Calculator
Formula used
This tool assumes first-order decay of mRNA abundance over time.
- C(t) = C0 e-k t
- t1/2 = \ln(2)/k
- \tau = 1/k (mean lifetime)
- Multi-point fit uses \ln C(t) = b - k t with linear regression.
Tip: background subtraction can model constant detection bias, but too much subtraction can distort early points.
How to use this calculator
- Select an estimation method that matches your data.
- Choose the time unit used in your measurements.
- Optional: enter a background level to subtract.
- For regression, paste your time-course points line by line.
- Press Compute Half-Life to view results above.
- Use the export buttons to download CSV or PDF.
Professional notes on mRNA half-life estimation
1) Why half-life is a useful kinetic summary
Half-life condenses an exponential decay curve into one interpretable number. Values can span minutes to many hours depending on organism and cell state. A practical planning range is 0.2–10 hours, corresponding to k ≈ 0.058–0.0012 min-1 when time is in minutes.
2) The first-order model behind the calculator
The default model assumes first-order loss, where the degradation rate is proportional to current abundance: C(t)=C0·e-kt. This is often reasonable after transcription is halted or after a pulse-labeling window. Deviations may occur with processing delays, feedback, or multiple pathways.
3) Sampling design and data density
For reliable estimation, collect enough points to be linear on a log scale. Three points are the minimum for regression, but 5–8 points typically stabilize k. Spacing times near 0.5×, 1×, 2×, and 3× the expected half-life provides strong leverage for the fit. Include replicates when possible to quantify technical variation.
4) Normalization, background, and detection limits
Levels can be raw counts, normalized expression, or relative fractions. Keep units consistent across time points. Background subtraction can correct a constant offset, but excessive subtraction can produce non-positive values. The clamp option prevents log failures and highlights when values approach the detection floor.

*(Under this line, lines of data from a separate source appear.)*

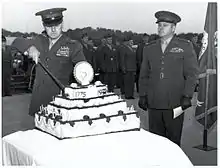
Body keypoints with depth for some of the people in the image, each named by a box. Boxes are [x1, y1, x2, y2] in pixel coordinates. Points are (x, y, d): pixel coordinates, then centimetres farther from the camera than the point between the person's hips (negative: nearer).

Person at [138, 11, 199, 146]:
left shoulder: (185, 46, 4)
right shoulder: (149, 49, 14)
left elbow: (192, 73, 0)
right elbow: (144, 75, 16)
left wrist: (187, 96, -8)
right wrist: (142, 96, 8)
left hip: (175, 103, -3)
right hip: (154, 104, 3)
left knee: (174, 140, 4)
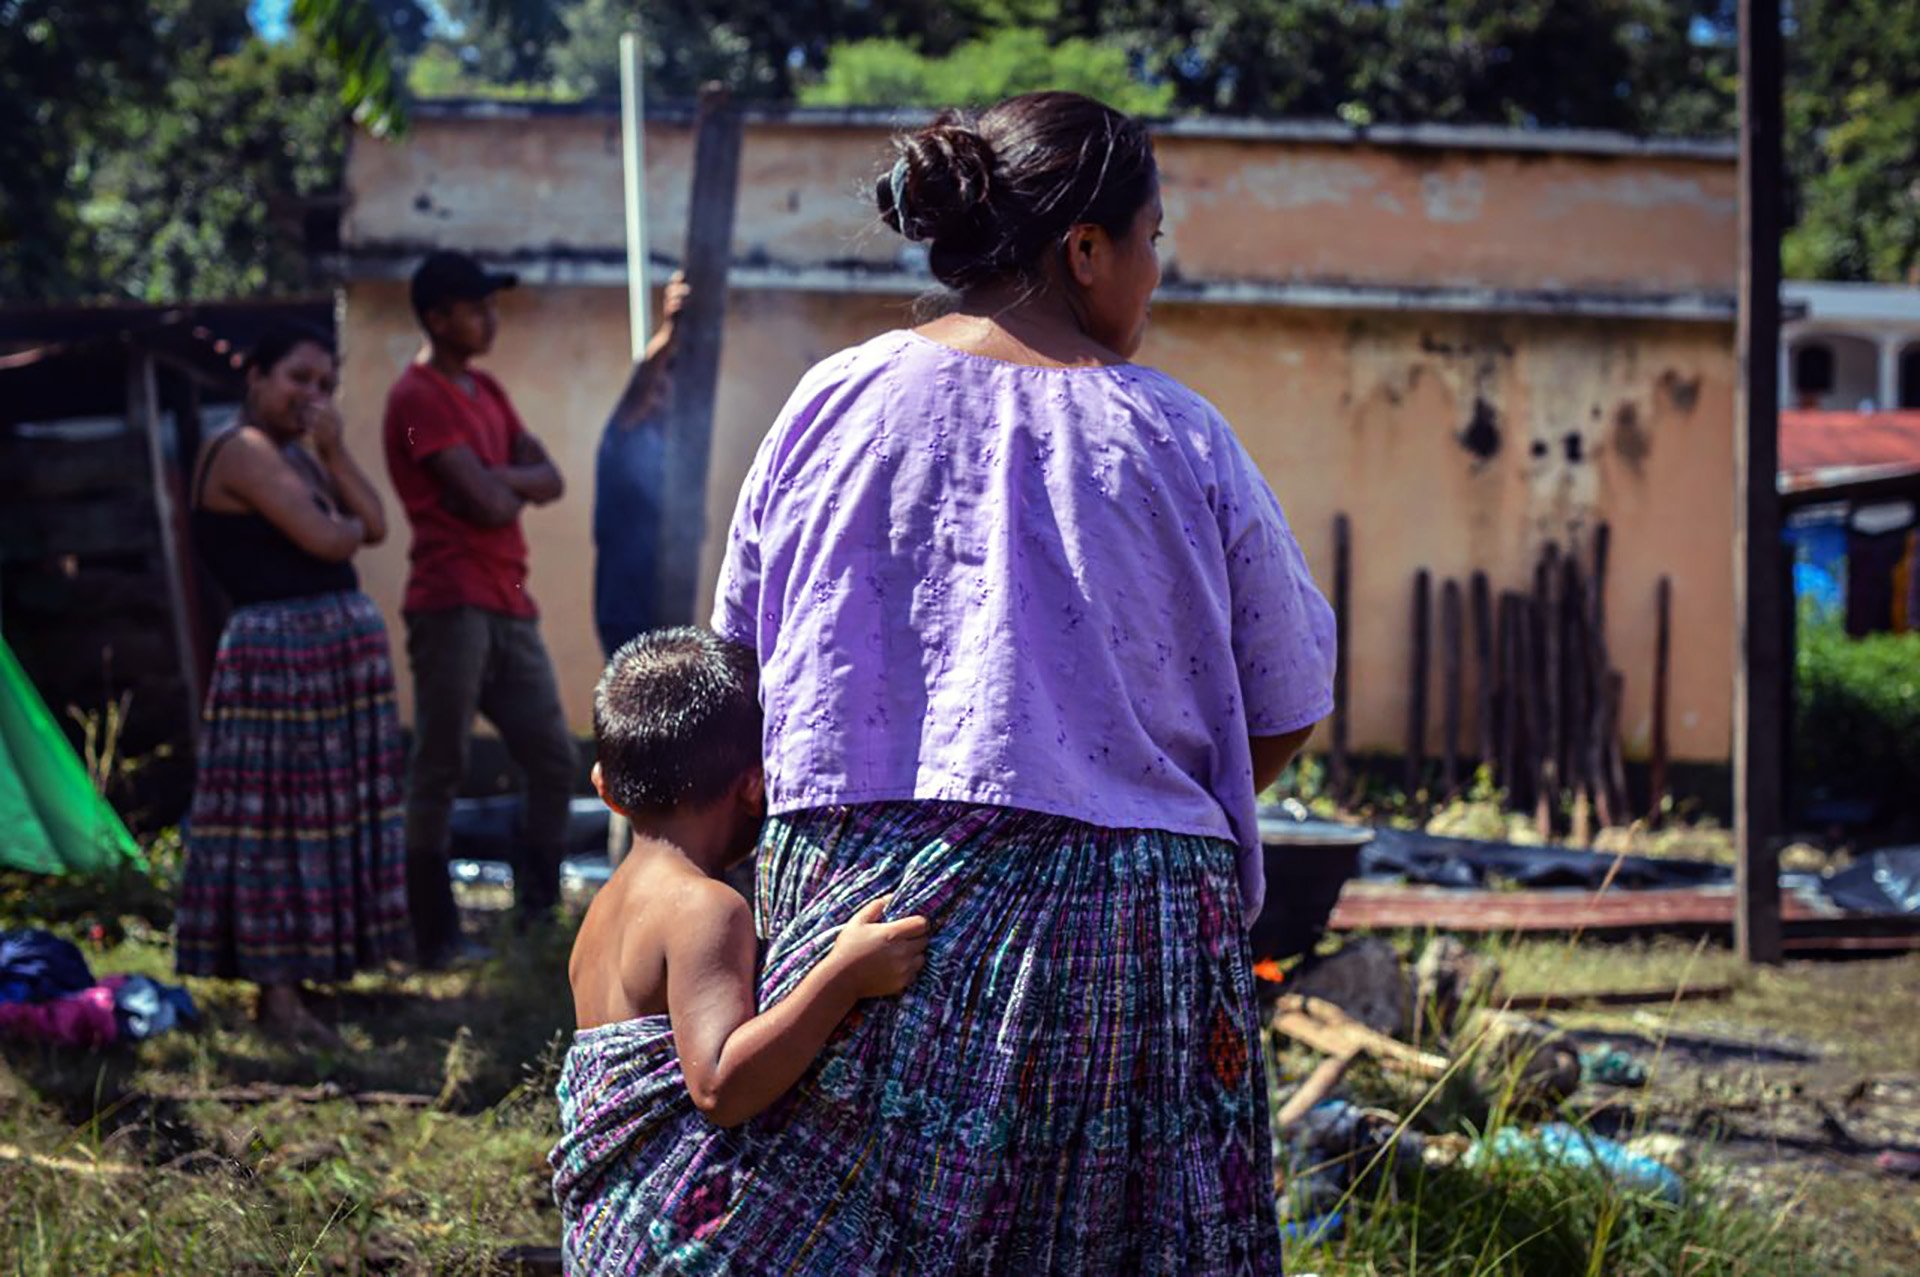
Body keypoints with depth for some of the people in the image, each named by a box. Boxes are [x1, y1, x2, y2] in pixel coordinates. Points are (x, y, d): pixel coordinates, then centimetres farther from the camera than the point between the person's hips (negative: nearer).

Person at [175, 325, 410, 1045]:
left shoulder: (299, 452, 18)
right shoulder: (242, 451, -11)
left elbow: (375, 524, 8)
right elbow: (325, 539, -20)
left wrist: (333, 449, 0)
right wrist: (347, 524, 2)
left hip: (343, 647, 10)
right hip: (278, 652, -10)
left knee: (333, 809, 11)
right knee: (277, 817, -7)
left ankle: (308, 965, 19)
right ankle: (277, 992, -6)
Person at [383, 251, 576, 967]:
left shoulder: (485, 392, 19)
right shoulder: (419, 396, -9)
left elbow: (549, 479, 11)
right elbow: (488, 504, -17)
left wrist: (498, 481, -7)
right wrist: (516, 492, 3)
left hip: (509, 608, 9)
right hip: (453, 605, -9)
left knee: (554, 762, 9)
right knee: (440, 773, -5)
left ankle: (539, 921, 18)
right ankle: (435, 937, -1)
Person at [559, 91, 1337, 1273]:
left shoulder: (835, 401, 4)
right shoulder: (1179, 440, -1)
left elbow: (744, 662, 12)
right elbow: (1282, 721, 6)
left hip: (862, 900, 1)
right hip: (1129, 929, -1)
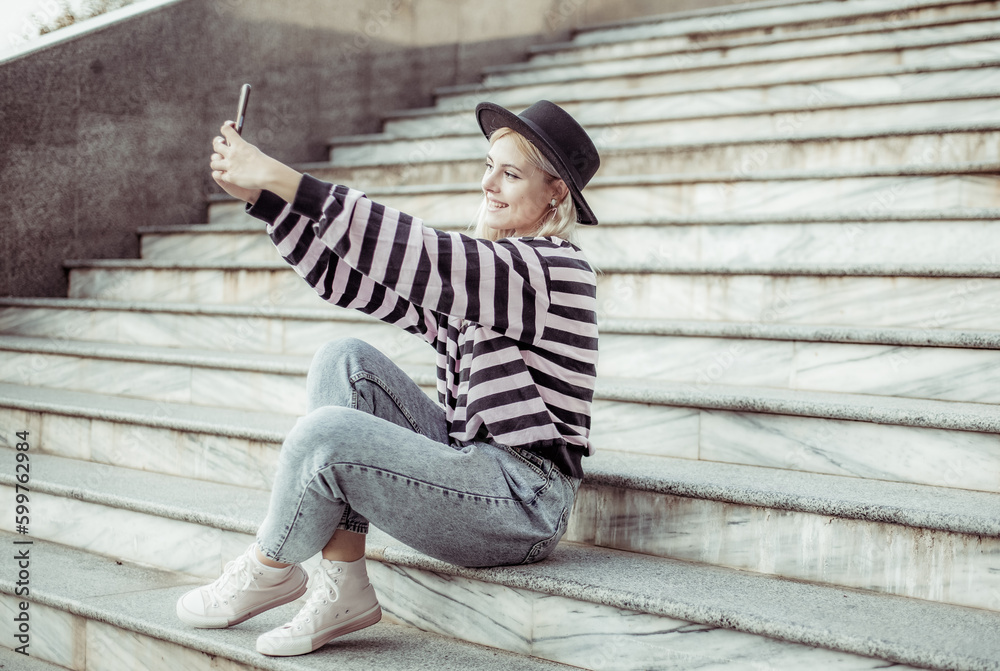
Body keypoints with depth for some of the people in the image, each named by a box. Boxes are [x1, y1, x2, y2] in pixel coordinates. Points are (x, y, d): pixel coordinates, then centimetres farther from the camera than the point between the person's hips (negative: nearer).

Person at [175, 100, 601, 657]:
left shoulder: (555, 267, -13)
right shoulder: (470, 269, 14)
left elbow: (413, 252, -26)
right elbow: (352, 278, 9)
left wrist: (280, 177, -27)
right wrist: (260, 194, -1)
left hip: (525, 502, -9)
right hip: (471, 464, 9)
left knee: (328, 432, -23)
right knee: (345, 360, -6)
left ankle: (271, 569, 8)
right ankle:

5) Two-point versus multi-point regression
Two-point estimates are fast but sensitive because k depends on a single ratio. Multi-point regression uses all points and reports fit quality. Regression often reduces uncertainty and provides residuals that identify problematic time points or batch effects.
6) Interpreting k, mean lifetime, and half-life
The decay constant k is the fundamental parameter; half-life is ln(2)/k, and mean lifetime is 1/k. If k is 0.023 min-1, half-life is about 30 minutes and mean lifetime about 43 minutes. Converting units only changes scale, not biology.
7) Using R² and residuals for quality control
In log-linear fitting, a high R² indicates that ln(C) is well explained by time, but it does not guarantee correctness. Inspect residuals: systematic patterns suggest non-exponential behavior, while isolated spikes suggest outliers. If R² is low, add points or revisit normalization.
8) Reporting results and exporting for documentation
For traceable reporting, record method, time unit, k, half-life, and background correction. When a confidence interval is available, include it alongside R² and the time points. The CSV export supports plotting and archiving, while the PDF provides a compact summary for sharing.
FAQs
1) What inputs should I use for “level”?
Use any positive quantity proportional to abundance: normalized expression, molecule counts, or relative fraction. Consistency across time points matters more than absolute units.
2) Why does the regression use ln(level)?
Exponential decay becomes linear on a log scale: ln(C)=b−kt. Linear regression then estimates the slope, which maps directly to k.
3) When should I choose the two-point method?
Use it when you only have two reliable measurements or need a quick sanity check. For publication-quality estimates, multi-point regression is typically more robust.
4) What does “background subtraction” represent?
It removes a constant offset from all levels, such as baseline signal or systematic noise. If subtraction makes values non-positive, reduce the background or enable clamping.
5) How should I interpret R² in this context?
R² summarizes how well time explains ln(C). Values near 1 indicate a strong log-linear trend, but you should still review residuals for patterns or outliers.
6) Why are confidence intervals sometimes blank?
Intervals require a slope standard error, which needs at least three degrees of freedom. With too few points or nearly identical times, uncertainty estimates may be unavailable.
7) Can this model handle non-exponential decay?
This calculator assumes first-order decay. If your data show multi-phase behavior, consider fitting separate regimes or using a bi-exponential or mechanistic model in a dedicated analysis workflow.